Harry Potter author J.K. Rowling shocked fans when she revealed that in hindsight, she questioned Ron and Hermione’s relationship. Following the bombshell, many Potter fans have divided angrily along the old shipping lines – Harry Potter vs Ron Weasley.
But one character has been distinctly overlooked in the heated debates that have followed – Hermione Granger, the woman at the centre of both (potential) relationships. It seems like everyone has their own opinion on who Hermione is best suited for.
But why do we care?
It’s no wonder that fans try to ship Hermione with absolutely everyone, (step aside Harry and Ron, because Snape, Draco, and Ginny are just a few of the other contenders) because she is amazing. Why wouldn’t you want your favourite character to end up with her? Don’t believe us? Let’s do a quick run-down of just a few of Hermione Granger’s many achievements.
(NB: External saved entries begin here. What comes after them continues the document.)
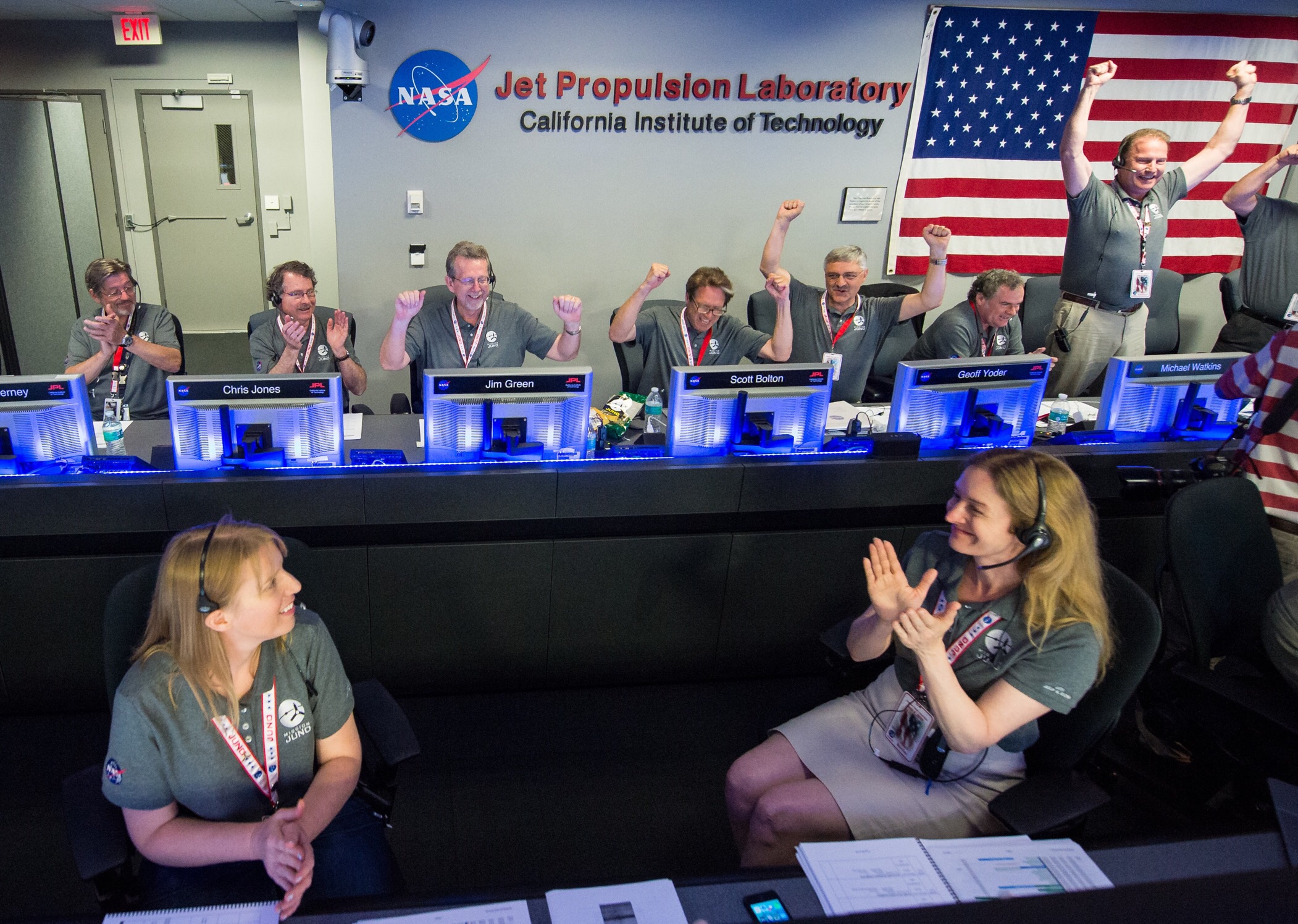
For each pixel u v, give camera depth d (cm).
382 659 277
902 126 521
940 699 160
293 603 154
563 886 134
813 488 276
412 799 245
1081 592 168
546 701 290
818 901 133
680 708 291
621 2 475
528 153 499
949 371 288
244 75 662
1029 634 168
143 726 145
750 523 284
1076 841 148
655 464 270
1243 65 402
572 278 531
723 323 400
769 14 488
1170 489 282
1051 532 167
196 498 242
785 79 501
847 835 172
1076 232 411
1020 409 300
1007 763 175
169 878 154
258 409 250
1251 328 455
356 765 167
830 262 393
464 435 265
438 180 497
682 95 498
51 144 618
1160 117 535
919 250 548
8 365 609
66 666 258
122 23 604
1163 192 406
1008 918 72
At the age of 11, Hermione managed to defeat a system of magical traps that was meant to deter even the most talented of wizards, took the blame when her two (idiot) friends took on a troll single-handedly, and got 112% on her Charms exam.
At the age of 12, she brewed a successful Polyjuice Potion and discovered how a Basilisk (who had been a secret for 50 years) was traveling around Hogwarts. At 13, she received a secret Time-Turner for the express purpose of taking more classes, helped free an innocent man and Hippogriff, discovered that her Professor was a werewolf (and kept it a secret), and slapped Draco Malfoy in the face.
Harry and Ron both made furious moves toward Malfoy, but Hermione got there first — SMACK! She had slapped Malfoy across the face with all the strength she could muster.
In her fourth year at Hogwarts, she formed the Society for the Promotion of Elfish Welfare (S.P.E.W.), coached Harry for the Triwizard Tournament, learnt that the reporter who was slandering her was an illegal Animagus, and kidnapped her. At 15, she initiated the formation of a secret society dedicated to training underage witches and wizards, against the express wish of her government, conjured a Patronus, broke into the Department of Mysteries, and began calling Voldemort by his name.
Hagrid: “An’ they haven’t invented a spell our Hermione can’ do.”
At 16, Hermione earned 11 O.W.L.s (ten Outstandings and one Exceeds Expectations), was invited to Professor Slughorn’s “Slug Club,” and Confunded Cormac McLaggen. And instead of attending her final year of Hogwarts, she left school in order to help her friend, modified the memories of her parents so that they no longer knew that they had a daughter, and helped save the Wizarding World from the most evil person, probably, ever.
So let’s stop reducing Hermione’s importance to who she may (or may not) have dated. Harry Potter was not a book about a love triangle, so let’s stop pretending that Hermione’s relationship is the most interesting facet of her personality.
If the Harry Potter books tells us anything, it is that neither Harry nor Ron would have gotten very far without Hermione to rely on. She never dumbed herself down despite being mercilessly teased, and she always stood up for her friends and her beliefs. She risked her life multiple times, she even risked being expelled – and we know what a big deal that was.
So whether you prefer Hermione and Harry, or Hermione and Ron, one thing is abundantly clear: either of them would have been damn lucky to have her. And so were we.